The Metaverse is seen as the fourth wave of computing and networking – the first three being the mainframe, personal computing, and mobile + cloud
In contrast to the previous waves, the Metaverse adds 3D experiences
3D experiences are more than immersive virtual reality or video games because you could potentially have hundreds of millions of people spending their lives and their friendships inside 3D-rendered social and virtual worlds.
Thus, we can think of the Metaverse as building on top of existing technology – but as a platform.
This makes the Metaverse not fully predictable.
I had yet to see a comprehensive definition of the Metaverse, but Matthew Bell presents a good (albeit long) definition of the Metaverse in a video (source below)
A massively-scaled and interoperable network of real-time-rendered 3D virtual worlds which can be experienced synchronously and persistently by an effectively unlimited number of users each with an individual sense of presence; while supporting continuity of data, such as history, identity, communications, payments, entitlements, and objects.
Breaking this definition down, this implies the metaverse will be:
Massively-scaled : implied global scale (everyone everywhere just like the Internet is now)
A virtual world is a virtual space
3D indicates a parallel plane of existence, a second place where we can live, coexist, and socialize.
Interoperability refers to the ability for different autonomous systems or independently-operated simulations,
Real-time rendering refers to the process of generating a computer image as we experience it in near real-time
Synchronous means that we’re in a shared experience.
Persistence is philosophical, what endures, what continues.
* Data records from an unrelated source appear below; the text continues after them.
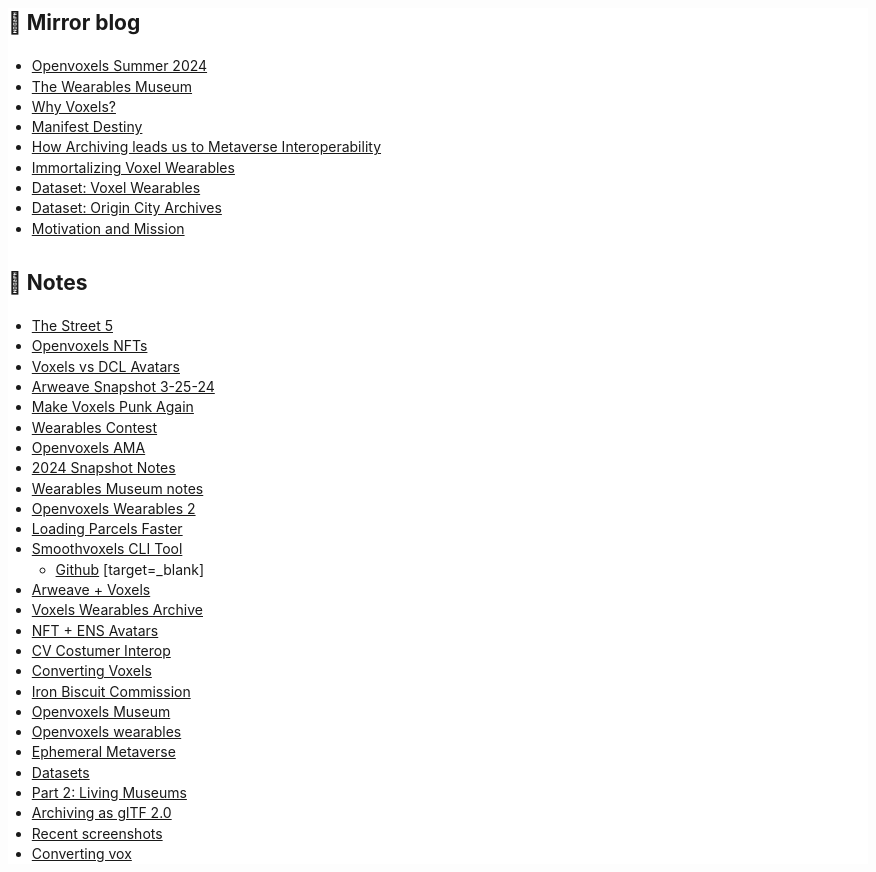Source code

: 
📖 Mirror blog
---

- [Openvoxels Summer 2024](https://mirror.xyz/openvoxels.eth/xdoTDfOWZYM0_y5eYH6aFocxbEG7wMbDcMof8pfMzSo)
- [The Wearables Museum](https://mirror.xyz/openvoxels.eth/FVpOzDZ1vh_1qaGcQ1ZjFNcFfkvvEVR8DvNIWAebXJ0)
- [Why Voxels?](https://mirror.xyz/openvoxels.eth/EfRDpkAmbWozYnKvDYJeHSyF-Xoq6nP7kuz96N7E9VA)
- [Manifest Destiny](https://mirror.xyz/openvoxels.eth/yXytN5j_BCK5KJTLz-PutDuqnQsj8T2lFEqd-BDMkFU)
- [How Archiving leads us to Metaverse Interoperability](https://mirror.xyz/openvoxels.eth/EuyhWGFufJRjcBxh8QxYk42m_XebWzvuB4gQjIIsxOo)
- [Immortalizing Voxel Wearables](https://mirror.xyz/openvoxels.eth/k693J7KFEX3y8cOSereh432yy2nUUjft05X4L0UgANo)
- [Dataset: Voxel Wearables](https://mirror.xyz/openvoxels.eth/MVy5cs90cH5ae8GNha1goMQHqFAFOKbzVSHCV_fu5jI)
- [Dataset: Origin City Archives](https://mirror.xyz/openvoxels.eth/PDMw151D333CwJx-eGMufPawzbrFqP3Yr6ov_FY4jSk)
- [Motivation and Mission](https://mirror.xyz/openvoxels.eth/hBQzBNwFXrOnwj5S5oOiYaBpQrpM8HfjENYMjKcy6Cs)


📄 Notes
---
- [The Street 5](https://hackmd.io/@XR/thestreet5)
- [Openvoxels NFTs](https://hackmd.io/@XR/openvoxels-nfts)
- [Voxels vs DCL Avatars](https://hackmd.io/@XR/voxels-dcl-avatars)
- [Arweave Snapshot 3-25-24](https://hackmd.io/@XR/arweave_3-25-24)
- [Make Voxels Punk Again](https://hackmd.io/@XR/make-voxels-punk)
- [Wearables Contest](https://hackmd.io/@XR/wearables-contest)
- [Openvoxels AMA](https://hackmd.io/@XR/openvoxels-ama)
- [2024 Snapshot Notes](https://hackmd.io/YMXZXjuDS1ylfDCG9MGU6w)
- [Wearables Museum notes](https://hackmd.io/Gp88sC8sSbaxobfXDU1hWg)
- [Openvoxels Wearables 2](/NumZhCVuS0Czh1evxcbLPw)
- [Loading Parcels Faster](https://hackmd.io/xzfxodxCTF-Dlu6pSvkm1g)
- [Smoothvoxels CLI Tool](https://hackmd.io/UV9tEqxbRhuZuncd4BzyCw)
    - [Github](https://github.com/madjin/smoothvoxels-tools) [target=_blank]
- [Arweave + Voxels](https://hackmd.io/uTskcDAuSm2Td5PnH_-N7Q)
- [Voxels Wearables Archive](https://hackmd.io/0BQG_FgLQb6xKIkEdxqQ7Q)
- [NFT + ENS Avatars](https://hackmd.io/@XR/openvoxels-avatars)
- [CV Costumer Interop](https://hackmd.io/wWCx0soHRmajnD4oCe6ZQA)
- [Converting Voxels](/ncYMwk87QzS0BNEVlQ8SMg)
- [Iron Biscuit Commission](https://hackmd.io/@XR/iron-voxels)
- [Openvoxels Museum](https://hackmd.io/@XR/openvoxels-museum)
- [Openvoxels wearables](https://hackmd.io/@XR/r1mq1AZwj)
- [Ephemeral Metaverse](https://hackmd.io/fdCa2VfRR3CTZUS-KyOSdQ?both)
- [Datasets](https://hackmd.io/HMJzYW4rS-G_YPqg0Q8ASQ)
- [Part 2: Living Museums](https://hackmd.io/jMW0iYHaRuixP4GISv7E9Q)
- [Archiving as glTF 2.0](/qqOs04L4SjG370jowGmb4g)
- [Recent screenshots](https://hackmd.io/@XR/H1xteAx7i)
- [Converting vox](/ncYMwk87QzS0BNEVlQ8SMg)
Almost nothing in the virtual world today is persistent:
Further, the definition can be expanded/ implemented by dividing the Metaverse into seven subcategories:
- Hardware
- Networking
- Computing power
- Virtual platforms
- Interoperability standards
- Payment rails
- CAIS: content, assets, and identity services.
From my perspective, that’s the most complex definition I have seen – but also the most accurate and clearest.